Montmartre par Sophie Bassouls

Une santé pour tous à l’exception de ceux nés à l’étranger ?

12 février 2024 | Editos

En vertu du droit international, les personnes migrantes ont des droits en raison de leur humanité. Le droit à la santé et à sa protection est un droit fondamental inaliénable explicitement inscrit dans plusieurs textes internationaux, européens et nationaux ratifiés par la France, à commencer par notre constitution. Sa garantie est également une obligation légale pour nous soignants (code de la déontologie) et un devoir éthique.

Pourtant, au nom de la lutte contre l’immigration, la société d’aujourd’hui voudrait nous pousser à altérer ce fondement en inscrivant dans la loi une restriction du droit à la santé pour les étrangers sans papiers ou arrivés récemment en France. L’Aide Médicale de l’État (AME) est dans ce contexte de nouveau attaquée. À la suite du vote de la loi immigration par le Sénat en novembre 2023 proposant la réduction de l’AME en Aide Médicale d’Urgence (AMU), la première ministre a missionné deux personnalités politiques, Claude Evin et Patrick Stefanini, pour élaborer un rapport sur l’AME. Ces derniers ont auditionné plusieurs acteurs de santé et associations et ont rendu public leur rapport début décembre 2023. La réforme de l’AME a finalement été retirée de la loi immigration tout en faisant l’objet d’un accord politique prévoyant sa réforme début 2024. La portée du rapport Evin-Stefanini est donc important car il sera le point de départ des discussions de la réforme annoncée. Ce dernier conforte l’intérêt du maintien de l’AME, tout en proposant de réduire à nouveau les soins couverts (via l’instauration de délais de carence) et en proposant d’augmenter les contrôles et la complexité pour y recourir, en contradiction avec le constat de non-recours massif objectivé par l’enquête Premiers pas. Dans le même temps, la loi « pour contrôler l’immigration et améliorer l’intégration » qui a été votée et promulguée le 26 janvier, acte un durcissement des conditions d’accès et de renouvellement du droit au séjour, et facilite l’éloignement des sans-papiers s’étant vus délivrés une obligation de quitter le territoire français (1).
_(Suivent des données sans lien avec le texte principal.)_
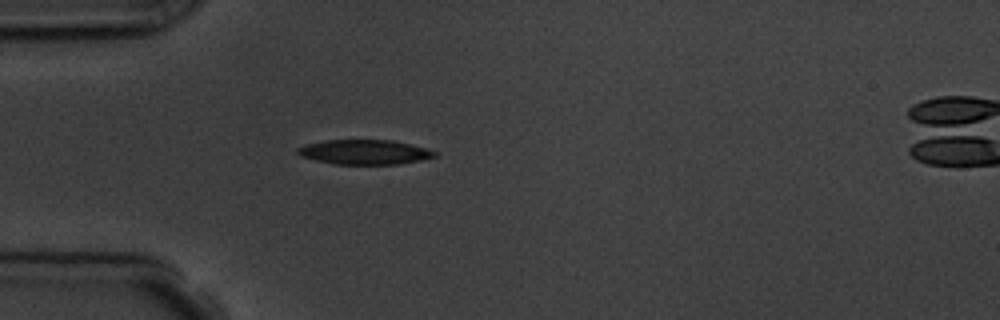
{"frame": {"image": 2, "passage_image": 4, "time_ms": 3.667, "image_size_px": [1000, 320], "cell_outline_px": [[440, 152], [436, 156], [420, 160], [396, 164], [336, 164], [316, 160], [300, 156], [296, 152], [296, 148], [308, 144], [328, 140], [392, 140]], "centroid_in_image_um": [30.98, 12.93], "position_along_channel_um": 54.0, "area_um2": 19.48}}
Ces reculs législatifs et ce contexte sociétal voyant la montée des extrêmes et la légitimation de la préférence nationale posent la question du positionnement des soignants. Ces derniers semblent faire corps pour la défense de l’AME comme en témoignent le nombre élevé et les origines diverses des signataires des tribunes appelant à sa défense (2-3). C’est aussi le cas des sociétés savantes qui ont été nombreuses à signer le communiqué de presse inter-sociétés savantes pour sa défense, ainsi que du monde du VIH fédéré autour du collectif des 10 choix politiques pour mettre fin au VIH (4-5). En effet, le maintien d’un accès aux soins pour tous correspond aux valeurs de la majorité des soignants, fait écho aux valeurs d’égalité et de fraternité de la France et est la condition du recul de l’épidémie du VIH. Nous resterons donc mobilisé pour défendre le droit à une couverture maladie et aux soins.
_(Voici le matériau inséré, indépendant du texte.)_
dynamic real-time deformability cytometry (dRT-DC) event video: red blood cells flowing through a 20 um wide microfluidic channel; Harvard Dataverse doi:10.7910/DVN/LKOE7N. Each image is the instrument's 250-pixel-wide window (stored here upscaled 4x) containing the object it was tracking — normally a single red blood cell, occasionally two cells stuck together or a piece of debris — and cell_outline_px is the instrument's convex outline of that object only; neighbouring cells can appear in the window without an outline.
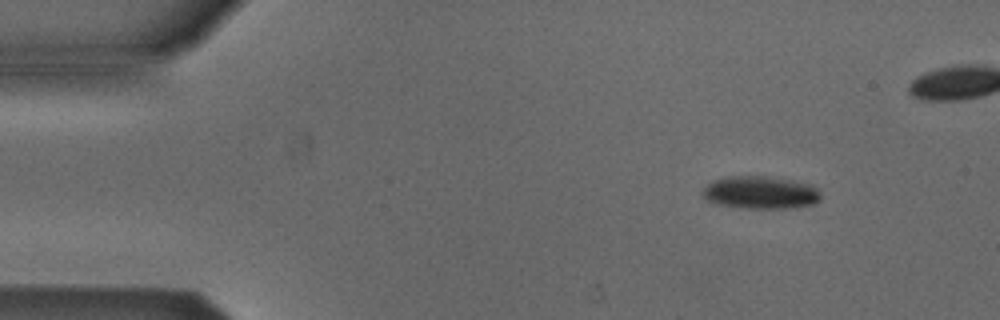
{"species": "Egyptian fruit bat (a non-hibernating species)", "species_latin": "Rousettus aegyptiacus", "temperature_condition": "cold", "stored_images_in_passage": 5, "camera_frame_rate_fps": 3000, "um_per_image_px": 0.085, "animal": {"sex": "male"}, "frame": {"image": 1, "passage_image": 1, "time_ms": 0.0, "image_size_px": [1000, 320], "cell_outline_px": [[820, 200], [812, 204], [784, 208], [744, 208], [712, 204], [700, 192], [712, 180], [724, 176], [764, 176], [788, 180], [808, 184], [816, 188], [820, 196]], "centroid_in_image_um": [64.55, 16.36], "position_along_channel_um": 20.5, "area_um2": 22.37}}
Les signataires étaient moins nombreux pour défendre le droit au séjour étranger malade (6). En effet, il est perçu par une partie des soignants comme une voie de régularisation de personnes migrantes sans papiers. Pourtant, beaucoup ignorent qu’il bénéficie à très peu de personnes (de l’ordre de 40 000 personnes sur 67 000 000 d’habitants, et moins de 5% des nouveaux titres de séjours accordés chaque année), et que la majorité des bénéficiaires vit en France et est régularisée depuis de nombreuses années, le plus souvent bien intégrés, travaillant et cotisant. Ainsi, la loi immigration menaçait de plonger dans l’irrégularité du séjour des personnes bien intégrées risquant par ricochet de perdent leur emploi, leurs aides sociales, pour certains leur logement, reproduisant la spirale de la précarité. L’enquête ANRS Parcours 2012-2013 avait d’ailleurs bien identifié la fragilité de ce droit au séjour non pérenne, freinant l’accès à la carte de résident. Heureusement, l’article voté a été retoqué par le conseil constitutionnel et n’est donc pas entré en vigueur. On observe cependant de plus en plus de refus de délivrance ou de renouvellement de titres de séjours étrangers malade, réalité sur laquelle le groupe Migrants et populations vulnérables de la SPILF et de la SFLS lance un travail de recensement afin d’en réaliser une analyse plus précise.

Ainsi, on ne peut que souhaiter pour cette nouvelle année que les soignants restent unis et fidèles à leurs valeurs d’universalité et de respect des droits de l’homme, tout en se mobilisant pour la réduction des inégalités sociales de santé qui impactent les plus vulnérables.